*** Text excerpt Section Begins ***

Adipokine production

Adipokines are bioactive proteins secreted by the adipose tissue that act locally or at a distance to affect adipose tissue growth and whole body metabolism. More than 50 different adipokines have been identified so far, including: adiponectin, leptin, resistin, acylation stimulating protein, fasting-induced adipose factor, enzymes involved in lipoprotein metabolism and various cytokines, chemokines and acute phase proteins [59, 62, 69, 74]. In 2005, vitamin A plasma transporter RBP4 (retinol binding protein-4) of adipose origin was identified as a new adipokine favouring insulin resistance in mice through effects on liver and muscle [79], which are more likely independent of vitamin A. Among carotenoid/retinoids, RAs appear as the more active on adipokine regulation. In particular, inhibitory effects of RA (all-trans and 9-cis) on the expression/secretion of leptin [17, 32, 33], resistin [16], and RBP4 specifically of adipose origin [49] have been described, both in in vivo (in adipose tissue of treated animals) and adipocyte cell models. Resistin and adipose RBP4, as well as hyperleptinemia in the setting of leptin resistance, have been linked to insulin resistance so that the observed effects could be viewed as beneficial. It should be noted, however, that the insulin-sensitising hormone adiponectin has also been shown to be down-regulated in perirenal adipose tissue of mice after acute all-trans RA treatment [84]. β-apo-14′-carotenal also promoted a decrease of adiponectin expression during 3T3-L1 differentiation [86].

Lipid metabolism

Data on the lipidic metabolism of adipocytes treated with either β-carotene or apocarotenals are scarce. To the best of our knowledge, only studies dealing with all-trans RA have been published. These studies showed that both in in vivo (in treated mice) and mature 3T3-L1 adipocytes, all-trans RA triggered remodelling to reduce lipogenesis and increased oxidative metabolism, as shown by gene expression changes, histological changes and in the case of cultured cells, increases in lipolysis and fatty acid oxidation [50, 51].

*** Text excerpt Section Ends ***

* **Brief 1**:
Put this sentence from the text on adipokines and fat metabolism into Spanish: "Data on the lipidic metabolism of adipocytes treated with either β-carotene or apocarotenals are scarce."
* **Brief 2**:
Carry on the text on adipokines and fat metabolism from its last sentence.
The lines have nothing to do with this work.

*** Entries provided Section Begins ***

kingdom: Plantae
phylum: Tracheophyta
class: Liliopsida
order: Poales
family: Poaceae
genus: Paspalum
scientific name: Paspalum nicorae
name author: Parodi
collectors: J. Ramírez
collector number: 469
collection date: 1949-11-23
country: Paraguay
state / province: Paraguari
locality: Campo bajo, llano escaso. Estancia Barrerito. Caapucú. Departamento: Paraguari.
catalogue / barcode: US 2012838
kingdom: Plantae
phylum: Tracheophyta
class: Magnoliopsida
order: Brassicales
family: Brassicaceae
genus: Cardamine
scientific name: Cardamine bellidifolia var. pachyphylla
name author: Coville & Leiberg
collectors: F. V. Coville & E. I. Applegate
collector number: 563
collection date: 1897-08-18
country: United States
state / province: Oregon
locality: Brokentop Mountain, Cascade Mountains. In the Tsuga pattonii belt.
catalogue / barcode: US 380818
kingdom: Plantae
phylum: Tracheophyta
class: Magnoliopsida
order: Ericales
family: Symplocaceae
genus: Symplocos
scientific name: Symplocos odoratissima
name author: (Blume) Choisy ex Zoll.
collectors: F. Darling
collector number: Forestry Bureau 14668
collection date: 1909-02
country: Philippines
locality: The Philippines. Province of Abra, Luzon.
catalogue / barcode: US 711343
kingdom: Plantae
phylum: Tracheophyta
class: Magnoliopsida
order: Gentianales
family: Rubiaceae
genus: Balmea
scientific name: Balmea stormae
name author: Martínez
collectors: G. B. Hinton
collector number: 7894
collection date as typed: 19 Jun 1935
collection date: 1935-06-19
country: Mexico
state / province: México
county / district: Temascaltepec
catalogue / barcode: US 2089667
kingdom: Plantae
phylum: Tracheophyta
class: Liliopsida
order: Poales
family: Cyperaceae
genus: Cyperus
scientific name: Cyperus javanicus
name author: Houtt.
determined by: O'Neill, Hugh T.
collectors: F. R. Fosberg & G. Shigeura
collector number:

*** Entries provided Section Ends ***

* **Answer area 1**:
Los datos sobre el metabolismo lipídico de los adipocitos tratados con β-caroteno o con apocarotenales son escasos.

* **Answer area 2**:
Prospective

Biological properties of β-carotene most probably depend on the complex interplay between (among others factors) β-carotene dosage, physiological state of the organism and genetic make-up. Enzymes involved in β-carotene cleavage clearly play a significant role in its in vivo properties by regulating the nature of the metabolites. The function of BCMO1 as the key enzyme in the production of vitamin A from provitamin A seems well established, as observed in BCMO1 −/− mice and identification of SNPs modulating β-carotene conversion efficiency and β-carotene status. Besides, studying the genetic variation in BCDO2 gene might help to gain information into its physiological function. Adipose tissue, being the main β-carotene storage site of the body and expressing both BCMO1 and BCDO2, appears a priori as an important site for β-carotene actions. Numerous studies have investigated the effect of the different cleavage products of β-carotene on adipose tissue biology. Indeed, it has been well described that retinoic acids strongly impact on adipocyte differentiation, adipokine secretion and lipid metabolism. Some results were also obtained with retinal or β-apo-14′-carotenal, but the effect of intact β-carotene remains largely unknown. To investigate the specific effects of intact β-carotene, the use of the BCMO1 −/− mice would be particularly relevant, since these animals are unable to cleave β-carotene, and therefore absorb and accumulate it in its native form in their tissues. Finally, the influence of genetic variations in carotenoid oxygenase genes on lipid disorders such as liver steatosis, insulin resistance and metabolic syndrome could be investigated to verify whether the observations in BCMO1 −/−mice also apply to the human situation (thereby confirming the role of BCMO1 in lipid metabolism). These data should provide new insights on the mechanisms of carotenoids in disease prevention.